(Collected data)
════════════════
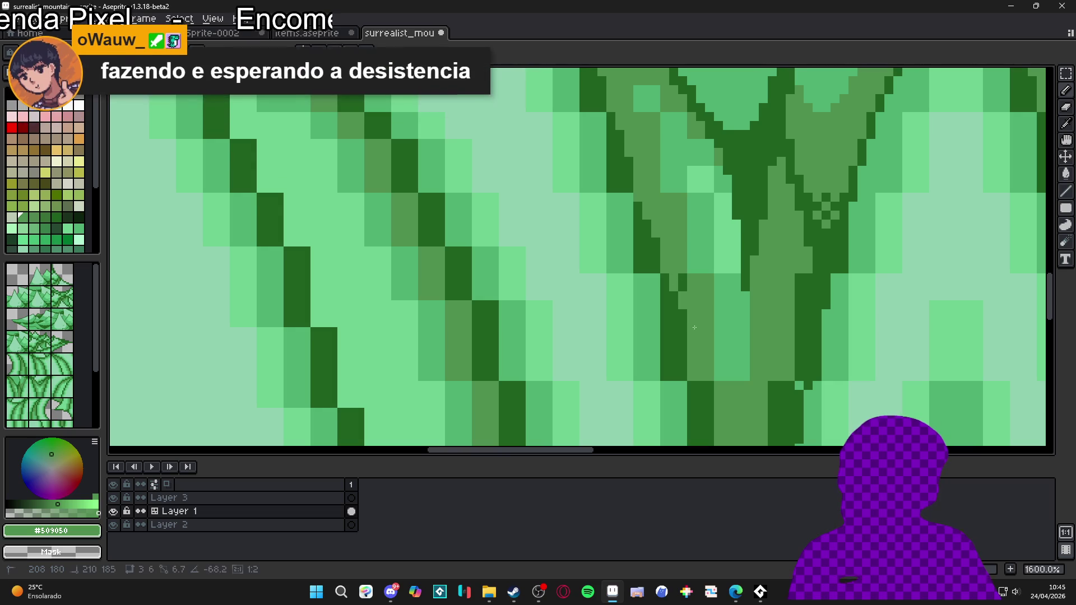
scroll(678, 270, down, 4)
scroll(672, 343, up, 3)
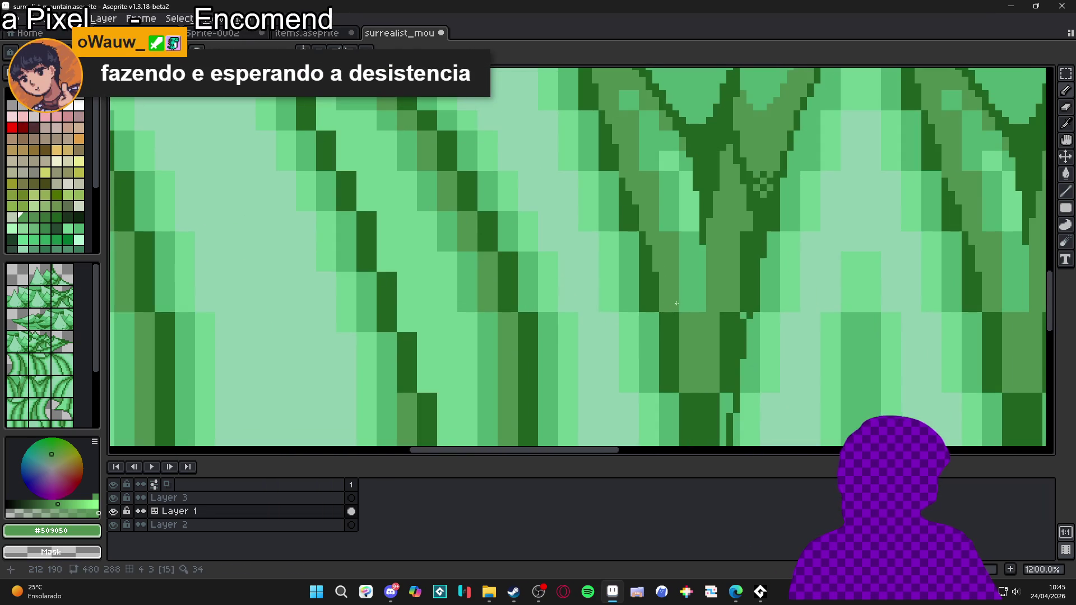
mouse_move(677, 331)
mouse_down()
mouse_move(670, 306)
mouse_move(683, 271)
mouse_up()
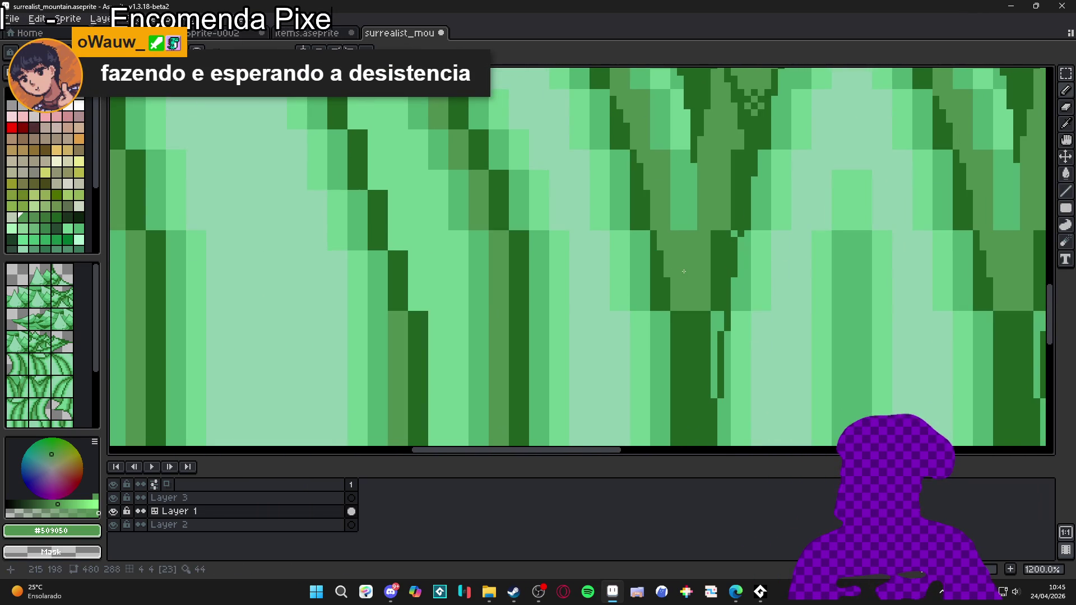
scroll(689, 292, up, 1)
drag(686, 331, 692, 373)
════════════════
■ The task ■
Retype the entries verbatim and drop the pictures.

■ Written reply ■
scroll(678, 270, down, 4)
scroll(672, 343, up, 3)
mouse_move(677, 331)
mouse_down()
mouse_move(670, 306)
mouse_move(683, 271)
mouse_up()
scroll(689, 292, up, 1)
drag(686, 331, 692, 373)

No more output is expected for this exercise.